Study Identifies Unmet Needs of People with Dementia Who Live at Home, Caregivers
In an ideal world, I would have loved to have kept Mom at home when she was diagnosed with Alzheimer’s disease. That would have eased my guilt at having to take her to the nursing home, which broke my promise that I would never do that to her. However, I had no choice. Besides her dementia, Mom had chronic obstructive pulmonary disease (COPD) that required skilled nursing care.
She had remained at home for the three previous years as mild cognitive impairment increasingly attacked her brain. During that time, Mom fought against having a diagnosis and also didn’t do herself any favors by avoiding activities that could have engaged her brain. She also continued to drive, even though she increasingly was becoming confused. And she increasingly had difficulty managing her medications, thus eroding her own physical capabilities as COPD increasingly robbed her of lung function.
But could I have realistically kept her at home? It turns out that researchers suggest that with some adaptations, that could have been a possibility. “Currently, we can’t cure their dementia, but we know there are things that, if done systematically, can keep people with dementia at home longer,” Dr. Betty S. Black, an associate professor of psychiatry and behavioral sciences at the Johns Hopkins University School of Medicine, said in a press release. “But our study shows that without some intervention, the risks for many can be quite serious.”
For the study, researchers performed in-home assessments and surveys of 254 people who have dementia who are living at home in Baltimore. The researchers also interviewed 246 of the informal, non-professional caregivers who provide support to these people with dementia.
Their analysis found that 99 percent of the people who had dementia and 97 of percent of their caregivers identified one or more needs that have not been met.
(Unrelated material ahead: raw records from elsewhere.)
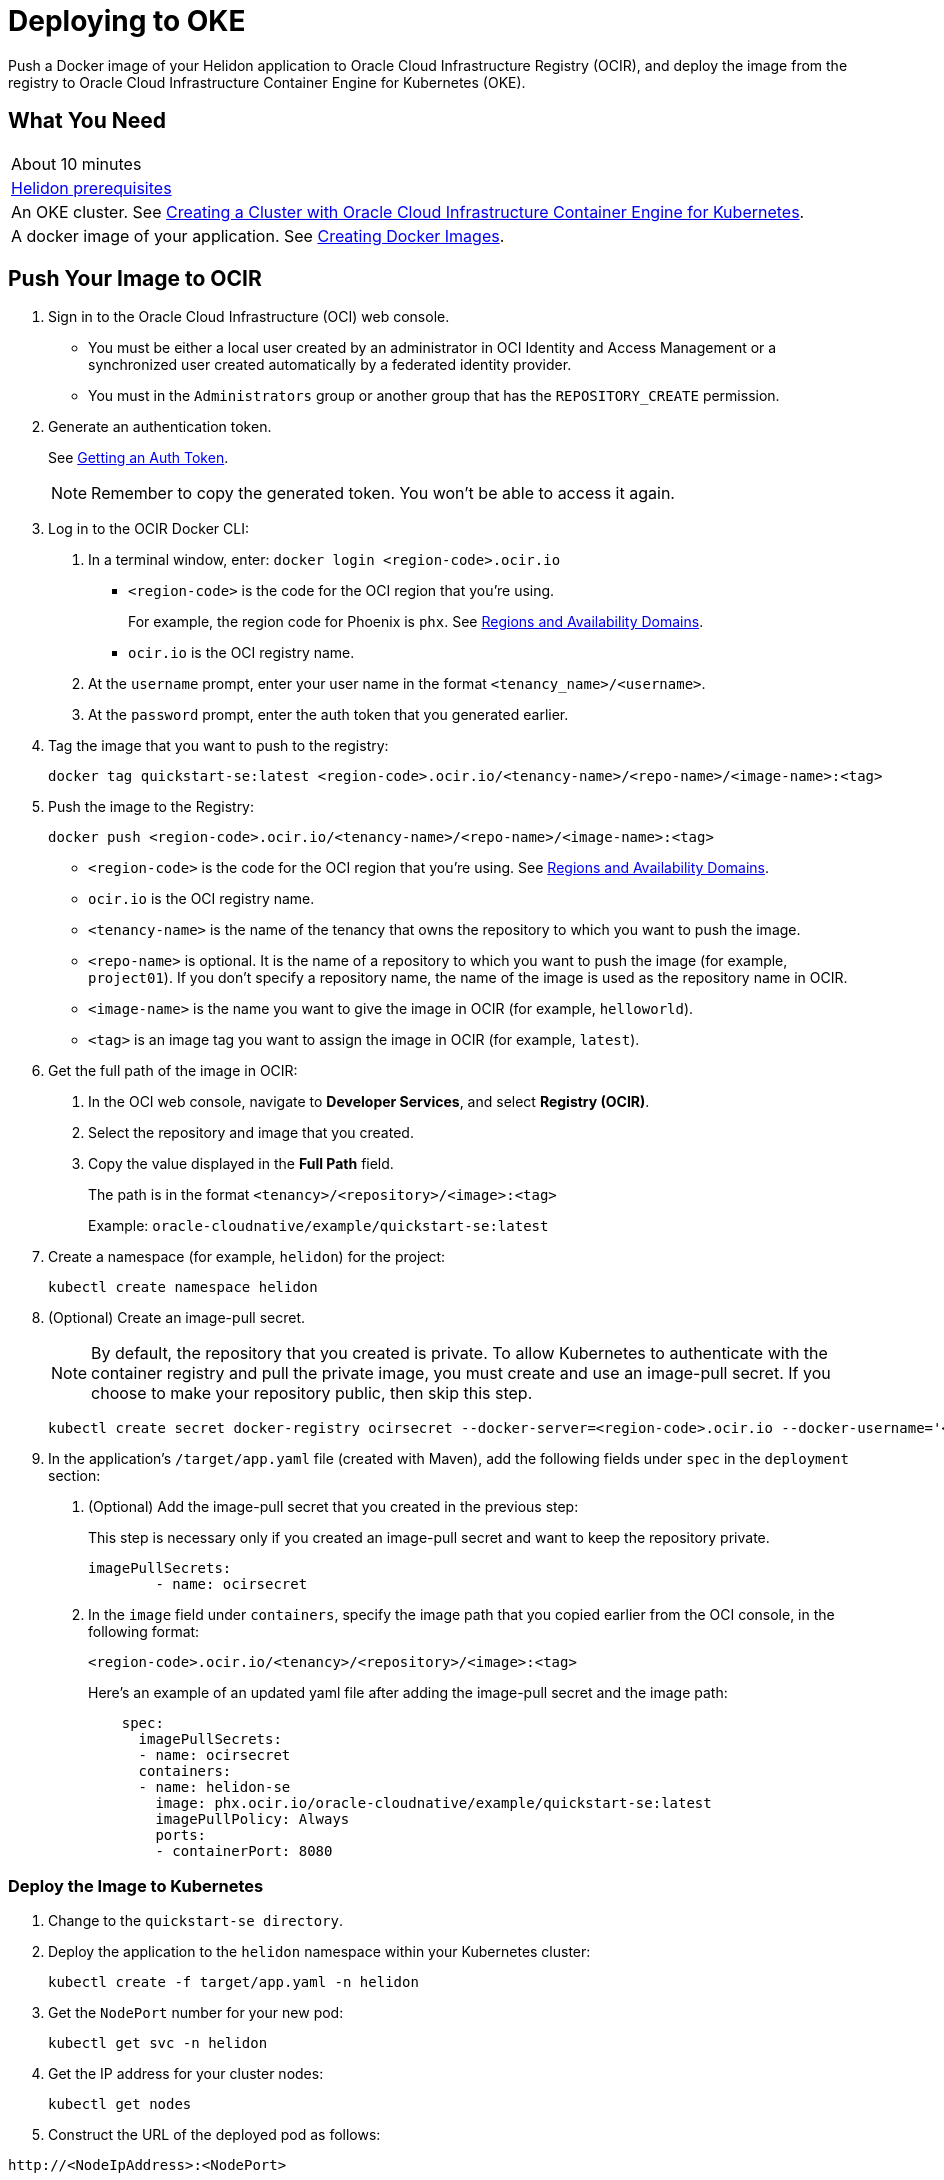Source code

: ///////////////////////////////////////////////////////////////////////////////

    Copyright (c) 2018, 2019, Oracle and/or its affiliates. All rights reserved.

    Licensed under the Apache License, Version 2.0 (the "License");
    you may not use this file except in compliance with the License.
    You may obtain a copy of the License at

        http://www.apache.org/licenses/LICENSE-2.0

    Unless required by applicable law or agreed to in writing, software
    distributed under the License is distributed on an "AS IS" BASIS,
    WITHOUT WARRANTIES OR CONDITIONS OF ANY KIND, either express or implied.
    See the License for the specific language governing permissions and
    limitations under the License.

///////////////////////////////////////////////////////////////////////////////
:adoc-dir: {guides-dir}

= Deploying to OKE
:description: Helidon Oracle Container Engine for Kubernetes (OKE) Guide
:keywords: helidon, guide, oracle, kubernetes

Push a Docker image of your Helidon application to Oracle Cloud Infrastructure Registry (OCIR), and deploy the image from the registry to Oracle Cloud Infrastructure Container Engine for Kubernetes (OKE). 

== What You Need

|===
|About 10 minutes
| <<getting-started/01_prerequisites.adoc,Helidon prerequisites>>
|An OKE cluster. See http://www.oracle.com/webfolder/technetwork/tutorials/obe/oci/oke-full/index.html[Creating a Cluster with Oracle Cloud Infrastructure Container Engine for Kubernetes].
|A docker image of your application. See link:05_Dockerfile.adoc[Creating Docker Images].
|===

== Push Your Image to OCIR

1. Sign in to the Oracle Cloud Infrastructure (OCI) web console. 

   * You must be either a local user created by an administrator in OCI Identity and Access Management or a synchronized user created automatically by a federated identity provider. 

   * You must in the `Administrators` group or another group that has the `REPOSITORY_CREATE` permission. 
   
2. Generate an authentication token.
+
See https://docs.cloud.oracle.com/iaas/Content/Registry/Tasks/registrygettingauthtoken.htm[Getting an Auth Token].
+
NOTE: Remember to copy the generated token. You won't be able to access it again.

3. Log in to the OCIR Docker CLI:
+
a. In a terminal window, enter:
   `docker login <region-code>.ocir.io`
+
* `<region-code>` is the code for the OCI region that you're using. 
+
For example, the region code for Phoenix is `phx`. See https://docs.cloud.oracle.com/iaas/Content/General/Concepts/regions.htm[Regions and Availability Domains].

* `ocir.io` is the OCI registry name.
+
b. At the `username` prompt, enter your user name in the format `<tenancy_name>/<username>`. 
+
c. At the `password` prompt, enter the auth token that you generated earlier.

4. Tag the image that you want to push to the registry:
+
```
docker tag quickstart-se:latest <region-code>.ocir.io/<tenancy-name>/<repo-name>/<image-name>:<tag>
```

5. Push the image to the Registry:
+
```
docker push <region-code>.ocir.io/<tenancy-name>/<repo-name>/<image-name>:<tag>
```
+
* `<region-code>` is the code for the OCI region that you're using. See https://docs.cloud.oracle.com/iaas/Content/General/Concepts/regions.htm[Regions and Availability Domains].

* `ocir.io` is the OCI registry name.

* `<tenancy-name>` is the name of the tenancy that owns the repository to which you want to push the image.

* `<repo-name>` is optional. It is the name of a repository to which you want to push the image (for example, `project01`). If you don't specify a repository name, the name of the image is used as the repository name in OCIR.

* `<image-name>` is the name you want to give the image in OCIR (for example, `helloworld`).

* `<tag>` is an image tag you want to assign the image in OCIR (for example, `latest`).

6. Get the full path of the image in OCIR:
+
a. In the OCI web console, navigate to *Developer Services*, and select *Registry (OCIR)*.

b. Select the repository and image that you created.

c. Copy the value displayed in the *Full Path* field.
+
The path is in the format `<tenancy>/<repository>/<image>:<tag>`
+
Example: `oracle-cloudnative/example/quickstart-se:latest`

6. Create a namespace (for example, `helidon`) for the project:
+
```
kubectl create namespace helidon
```

7. (Optional) Create an image-pull secret.
+
NOTE: By default, the repository that you created is private. To allow Kubernetes to authenticate with the container registry and pull the private image, you must create and use an image-pull secret. If you choose to make your repository public, then skip this step.
+
```
kubectl create secret docker-registry ocirsecret --docker-server=<region-code>.ocir.io --docker-username='<tenancy-name>/<oci-username>' --docker-password='<oci-auth-token>' --docker-email='<email-address> --namespace helidon
```

8. In the application's `/target/app.yaml` file (created with Maven), add the following fields under `spec` in the `deployment` section:
+
a. (Optional) Add the image-pull secret that you created in the previous step:
+
This step is necessary only if you created an image-pull secret and want to keep the repository private.
+
[source, yaml]
----
imagePullSecrets: 
        - name: ocirsecret
----
b. In the `image` field under `containers`, specify the image path that you copied earlier from the OCI console, in the following format:
+
`<region-code>.ocir.io/<tenancy>/<repository>/<image>:<tag>`
+
Here's an example of an updated yaml file after adding the image-pull secret and the image path:
+
[source, yaml]
----
    spec:
      imagePullSecrets: 
      - name: ocirsecret
      containers:
      - name: helidon-se
        image: phx.ocir.io/oracle-cloudnative/example/quickstart-se:latest
        imagePullPolicy: Always
        ports:
        - containerPort: 8080
----

=== Deploy the Image to Kubernetes

1. Change to the `quickstart-se directory`.

2. Deploy the application to the `helidon` namespace within your Kubernetes cluster:
+
```
kubectl create -f target/app.yaml -n helidon
```

3. Get the `NodePort` number for your new pod:
+
```
kubectl get svc -n helidon
```
4. Get the IP address for your cluster nodes:
+
```
kubectl get nodes
```
5. Construct the URL of the deployed pod as follows:
```
http://<NodeIpAddress>:<NodePort>
```

Browse to (or cURL) the `http://<NodeIpAddress>:<NodePort>/greet` endpoint. It returns the same JSON response as when the application was deployed locally.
Unmet needs were then classified into six categories – safety, health, meaningful activities, legal issues/estate planning, assistance with activities of daily living and medication management.
The researchers found that 90 percent of the identified needs were safety-related. These needs included dealing with fall risk and wander risk management, as well as home safety evaluations. Researchers also grouped driving safety and safe management of guns and tools at home in this category. They warned that lack of attention to this category can result in injury or death to the person with dementia or to others. Safety issues also can lead to visits to the emergency room and admission to the hospital, both of which can be distressing to a person who has dementia. The recommended interventions included home assessment and alterations, use of monitoring devices, and removing access by people with dementia to items (cars, guns, etc.) that can pose a danger to themselves or others.
Furthermore, over 50 percent of the people with dementia did not have adequate meaningful daily activities. These included adult day care, attending senior centers and in-home activities. The researchers pointed out that a previous study suggested that in-home activities that are customized to the interests and capabilities of people with dementia can actually increase their engagement with others and reduce behavior symptoms while also decreasing the burden placed on caregivers.
More than 60 percent of people with dementia needed to receive medical care for conditions both related and unrelated to their dementia. The identified conditions needed to be addressed by the study participants’ primary care provider, a medical specialist, a dentist, eye doctor or hearing specialist. Pointing out that people who have dementia are more likely to have other chronic health issues that lead to hospitalization, the researchers hypothesized that if the study participants saw their doctors earlier, their quality of life could be improved and the cost of care could be lowered. One-third of the people with dementia still needed to have a dementia evaluation or diagnosis.
More than 85 percent of caregivers were found to have unmet needs in relation to community resources and caregiver education. Furthermore, 45 percent of caregivers in this study had unmet needs concerning their mental health; these needs included emotional support or respite care.
The researchers also found that study participants who were not white or who had more symptoms of depression had more unmet needs for caregivers as well as for the people who have dementia. Furthermore, unmet needs were found to be significantly higher for people with dementia who had lower incomes or fewer impairments when doing activities of daily living. The researchers also found that unmet needs were significantly higher for caregivers who had less education.
Primary Sources for This Sharepost:
Black, B. S., et al. (2013). Unmet needs of community-residing persons with dementia and their informal caregivers: Findings from the maximizing independence at home study. Journal of the American Geriatrics Society.
John Hopkins Medicine. (2013.) Study reports substantial unmet medical, safety and supportive care needs for patients and caregivers alike.
Preidt, R. (2013). Simple steps could keep people with dementia at home longer: study. MedlinePlus.